[Data entries]

++++++

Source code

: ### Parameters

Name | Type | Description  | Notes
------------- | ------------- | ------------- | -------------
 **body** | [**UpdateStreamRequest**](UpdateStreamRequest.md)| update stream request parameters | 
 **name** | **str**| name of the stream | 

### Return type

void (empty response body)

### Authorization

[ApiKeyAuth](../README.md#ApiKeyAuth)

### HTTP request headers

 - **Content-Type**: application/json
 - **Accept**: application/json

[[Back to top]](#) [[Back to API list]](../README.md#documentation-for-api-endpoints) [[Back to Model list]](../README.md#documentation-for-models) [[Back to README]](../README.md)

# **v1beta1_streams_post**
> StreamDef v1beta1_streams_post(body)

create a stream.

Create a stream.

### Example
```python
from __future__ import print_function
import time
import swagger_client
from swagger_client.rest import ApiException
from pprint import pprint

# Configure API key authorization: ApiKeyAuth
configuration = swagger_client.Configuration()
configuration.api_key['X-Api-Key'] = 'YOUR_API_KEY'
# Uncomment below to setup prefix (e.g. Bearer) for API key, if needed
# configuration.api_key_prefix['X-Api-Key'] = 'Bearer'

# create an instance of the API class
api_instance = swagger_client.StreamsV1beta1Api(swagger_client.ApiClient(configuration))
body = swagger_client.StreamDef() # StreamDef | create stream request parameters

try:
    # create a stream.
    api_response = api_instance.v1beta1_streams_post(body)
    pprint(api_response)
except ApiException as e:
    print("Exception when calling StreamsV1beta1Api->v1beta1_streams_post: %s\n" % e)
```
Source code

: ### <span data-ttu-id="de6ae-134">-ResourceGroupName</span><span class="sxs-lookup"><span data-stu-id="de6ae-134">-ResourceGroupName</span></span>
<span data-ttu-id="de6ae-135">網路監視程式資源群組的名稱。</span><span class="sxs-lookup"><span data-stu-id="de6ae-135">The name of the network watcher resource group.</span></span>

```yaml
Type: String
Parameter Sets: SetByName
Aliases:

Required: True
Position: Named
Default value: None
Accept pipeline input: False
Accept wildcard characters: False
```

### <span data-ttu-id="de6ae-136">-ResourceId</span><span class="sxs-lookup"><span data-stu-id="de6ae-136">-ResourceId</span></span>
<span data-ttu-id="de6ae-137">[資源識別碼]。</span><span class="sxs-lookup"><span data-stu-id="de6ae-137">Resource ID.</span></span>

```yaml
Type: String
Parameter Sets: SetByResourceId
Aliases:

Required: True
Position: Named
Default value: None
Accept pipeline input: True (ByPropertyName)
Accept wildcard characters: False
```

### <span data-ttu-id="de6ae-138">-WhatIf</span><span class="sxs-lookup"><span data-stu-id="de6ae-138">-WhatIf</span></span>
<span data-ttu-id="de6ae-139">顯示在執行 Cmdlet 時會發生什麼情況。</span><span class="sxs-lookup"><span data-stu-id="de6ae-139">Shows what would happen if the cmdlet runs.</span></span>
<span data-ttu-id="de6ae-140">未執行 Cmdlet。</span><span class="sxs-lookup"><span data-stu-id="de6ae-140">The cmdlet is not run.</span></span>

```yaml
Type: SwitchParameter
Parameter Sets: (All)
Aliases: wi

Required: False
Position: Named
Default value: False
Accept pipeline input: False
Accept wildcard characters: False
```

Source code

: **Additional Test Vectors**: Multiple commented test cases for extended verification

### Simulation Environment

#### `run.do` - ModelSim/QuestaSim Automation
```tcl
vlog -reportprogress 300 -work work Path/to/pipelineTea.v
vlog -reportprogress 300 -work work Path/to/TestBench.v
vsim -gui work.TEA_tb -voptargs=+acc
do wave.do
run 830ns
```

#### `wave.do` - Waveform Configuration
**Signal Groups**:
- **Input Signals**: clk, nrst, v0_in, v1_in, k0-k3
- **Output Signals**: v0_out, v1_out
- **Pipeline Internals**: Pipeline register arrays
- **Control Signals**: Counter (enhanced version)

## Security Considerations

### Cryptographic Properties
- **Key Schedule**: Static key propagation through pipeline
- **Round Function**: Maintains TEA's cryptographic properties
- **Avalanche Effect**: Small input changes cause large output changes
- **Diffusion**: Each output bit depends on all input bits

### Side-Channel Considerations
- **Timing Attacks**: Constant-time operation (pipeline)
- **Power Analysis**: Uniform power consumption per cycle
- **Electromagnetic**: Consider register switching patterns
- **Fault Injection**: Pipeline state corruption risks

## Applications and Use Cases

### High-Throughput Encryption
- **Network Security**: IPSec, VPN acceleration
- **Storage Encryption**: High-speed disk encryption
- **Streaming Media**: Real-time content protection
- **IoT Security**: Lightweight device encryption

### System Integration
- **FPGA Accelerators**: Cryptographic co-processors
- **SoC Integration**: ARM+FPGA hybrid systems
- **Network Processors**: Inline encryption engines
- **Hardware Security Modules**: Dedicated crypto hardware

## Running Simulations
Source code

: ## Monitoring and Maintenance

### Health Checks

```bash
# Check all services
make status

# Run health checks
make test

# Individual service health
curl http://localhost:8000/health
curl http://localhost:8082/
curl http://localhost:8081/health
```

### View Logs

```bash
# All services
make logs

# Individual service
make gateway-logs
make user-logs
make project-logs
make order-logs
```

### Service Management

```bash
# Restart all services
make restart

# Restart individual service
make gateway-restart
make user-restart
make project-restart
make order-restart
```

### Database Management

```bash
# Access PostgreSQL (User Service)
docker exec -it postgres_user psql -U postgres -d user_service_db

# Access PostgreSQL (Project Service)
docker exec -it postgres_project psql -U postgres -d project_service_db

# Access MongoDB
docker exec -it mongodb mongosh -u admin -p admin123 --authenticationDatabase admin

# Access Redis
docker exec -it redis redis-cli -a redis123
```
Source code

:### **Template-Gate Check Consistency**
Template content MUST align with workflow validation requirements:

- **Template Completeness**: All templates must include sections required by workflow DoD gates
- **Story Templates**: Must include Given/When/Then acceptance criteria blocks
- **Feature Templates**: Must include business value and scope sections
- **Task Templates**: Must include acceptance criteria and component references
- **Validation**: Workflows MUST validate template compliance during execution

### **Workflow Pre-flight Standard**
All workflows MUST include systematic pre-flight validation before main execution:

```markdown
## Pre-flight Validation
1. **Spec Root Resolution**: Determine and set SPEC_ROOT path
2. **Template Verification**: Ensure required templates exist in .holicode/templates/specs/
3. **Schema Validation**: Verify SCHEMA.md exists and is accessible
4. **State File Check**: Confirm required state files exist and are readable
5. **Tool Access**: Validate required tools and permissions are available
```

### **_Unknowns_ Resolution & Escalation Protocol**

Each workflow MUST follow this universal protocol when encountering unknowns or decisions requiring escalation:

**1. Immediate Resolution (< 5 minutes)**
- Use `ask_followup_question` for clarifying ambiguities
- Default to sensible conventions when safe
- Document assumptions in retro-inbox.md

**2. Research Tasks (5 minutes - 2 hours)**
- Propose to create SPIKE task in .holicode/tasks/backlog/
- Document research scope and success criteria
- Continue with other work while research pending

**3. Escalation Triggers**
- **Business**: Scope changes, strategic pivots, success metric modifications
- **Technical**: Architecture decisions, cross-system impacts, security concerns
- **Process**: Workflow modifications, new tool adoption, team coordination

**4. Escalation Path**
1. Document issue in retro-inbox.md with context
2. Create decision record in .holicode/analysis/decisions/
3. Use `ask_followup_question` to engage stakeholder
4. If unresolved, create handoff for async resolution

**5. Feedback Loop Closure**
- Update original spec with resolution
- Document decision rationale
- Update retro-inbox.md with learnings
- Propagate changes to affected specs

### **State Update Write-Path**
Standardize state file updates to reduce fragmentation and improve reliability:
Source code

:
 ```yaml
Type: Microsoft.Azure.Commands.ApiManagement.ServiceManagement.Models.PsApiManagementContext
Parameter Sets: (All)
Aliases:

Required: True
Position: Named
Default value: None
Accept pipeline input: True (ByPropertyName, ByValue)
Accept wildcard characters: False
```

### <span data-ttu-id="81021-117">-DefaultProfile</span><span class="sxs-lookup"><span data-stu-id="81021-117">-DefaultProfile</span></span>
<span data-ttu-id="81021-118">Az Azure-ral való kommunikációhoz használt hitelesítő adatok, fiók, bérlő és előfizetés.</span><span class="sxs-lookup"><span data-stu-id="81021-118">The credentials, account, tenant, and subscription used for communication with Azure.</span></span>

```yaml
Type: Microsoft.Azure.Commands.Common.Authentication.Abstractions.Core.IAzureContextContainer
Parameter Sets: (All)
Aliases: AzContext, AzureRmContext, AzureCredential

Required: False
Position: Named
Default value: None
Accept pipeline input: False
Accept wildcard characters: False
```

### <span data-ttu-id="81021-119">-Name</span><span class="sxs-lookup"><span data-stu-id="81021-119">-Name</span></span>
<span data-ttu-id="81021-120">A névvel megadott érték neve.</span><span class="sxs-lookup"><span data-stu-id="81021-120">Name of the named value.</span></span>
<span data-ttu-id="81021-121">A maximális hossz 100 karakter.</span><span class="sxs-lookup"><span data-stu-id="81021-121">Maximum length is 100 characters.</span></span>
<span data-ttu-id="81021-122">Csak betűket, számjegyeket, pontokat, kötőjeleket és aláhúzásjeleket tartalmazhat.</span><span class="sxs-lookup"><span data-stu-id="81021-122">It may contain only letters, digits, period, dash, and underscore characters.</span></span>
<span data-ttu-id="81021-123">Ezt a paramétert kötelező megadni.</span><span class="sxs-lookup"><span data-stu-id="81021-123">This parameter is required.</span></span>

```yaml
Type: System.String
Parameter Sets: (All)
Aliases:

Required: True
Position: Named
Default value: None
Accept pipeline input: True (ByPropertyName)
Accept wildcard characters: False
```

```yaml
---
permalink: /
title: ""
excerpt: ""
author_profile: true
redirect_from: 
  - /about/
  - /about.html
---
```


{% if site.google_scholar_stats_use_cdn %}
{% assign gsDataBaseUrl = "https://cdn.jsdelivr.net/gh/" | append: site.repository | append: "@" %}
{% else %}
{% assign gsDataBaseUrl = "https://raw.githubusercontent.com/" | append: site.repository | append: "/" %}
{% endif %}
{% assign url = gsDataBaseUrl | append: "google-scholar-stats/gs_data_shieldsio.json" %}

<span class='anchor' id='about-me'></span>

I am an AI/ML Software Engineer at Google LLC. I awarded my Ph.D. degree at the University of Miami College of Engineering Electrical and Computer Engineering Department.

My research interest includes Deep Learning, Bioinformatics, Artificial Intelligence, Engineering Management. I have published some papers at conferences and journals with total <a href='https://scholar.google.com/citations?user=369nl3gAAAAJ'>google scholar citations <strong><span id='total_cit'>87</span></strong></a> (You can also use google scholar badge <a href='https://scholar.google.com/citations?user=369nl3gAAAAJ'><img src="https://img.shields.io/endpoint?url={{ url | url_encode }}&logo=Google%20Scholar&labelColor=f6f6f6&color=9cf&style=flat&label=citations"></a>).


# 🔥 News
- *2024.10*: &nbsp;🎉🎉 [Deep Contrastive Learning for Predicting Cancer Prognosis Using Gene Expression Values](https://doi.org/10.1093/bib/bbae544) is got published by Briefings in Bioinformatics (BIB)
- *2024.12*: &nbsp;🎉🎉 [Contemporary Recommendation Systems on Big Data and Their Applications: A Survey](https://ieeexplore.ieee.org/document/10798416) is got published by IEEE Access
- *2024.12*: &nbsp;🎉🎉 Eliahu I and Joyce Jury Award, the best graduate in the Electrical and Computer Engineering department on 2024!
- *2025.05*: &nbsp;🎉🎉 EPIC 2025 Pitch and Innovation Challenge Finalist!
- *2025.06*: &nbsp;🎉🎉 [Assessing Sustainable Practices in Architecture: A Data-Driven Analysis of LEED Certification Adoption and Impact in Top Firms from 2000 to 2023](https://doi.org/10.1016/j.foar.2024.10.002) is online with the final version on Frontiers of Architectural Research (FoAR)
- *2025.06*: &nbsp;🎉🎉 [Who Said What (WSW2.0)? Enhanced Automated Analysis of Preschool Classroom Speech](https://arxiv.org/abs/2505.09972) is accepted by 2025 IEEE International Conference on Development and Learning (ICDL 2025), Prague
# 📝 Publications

++++++

**YOUR INSTRUCTIONS:** What you return should be the lines from the beginning of the records through the one that contains "- **Accept**: application/json", repeated exactly and with no additions.

**FINISHED TASK:**
Source code

: ### Parameters

Name | Type | Description  | Notes
------------- | ------------- | ------------- | -------------
 **body** | [**UpdateStreamRequest**](UpdateStreamRequest.md)| update stream request parameters | 
 **name** | **str**| name of the stream | 

### Return type

void (empty response body)

### Authorization

[ApiKeyAuth](../README.md#ApiKeyAuth)

### HTTP request headers

 - **Content-Type**: application/json
 - **Accept**: application/json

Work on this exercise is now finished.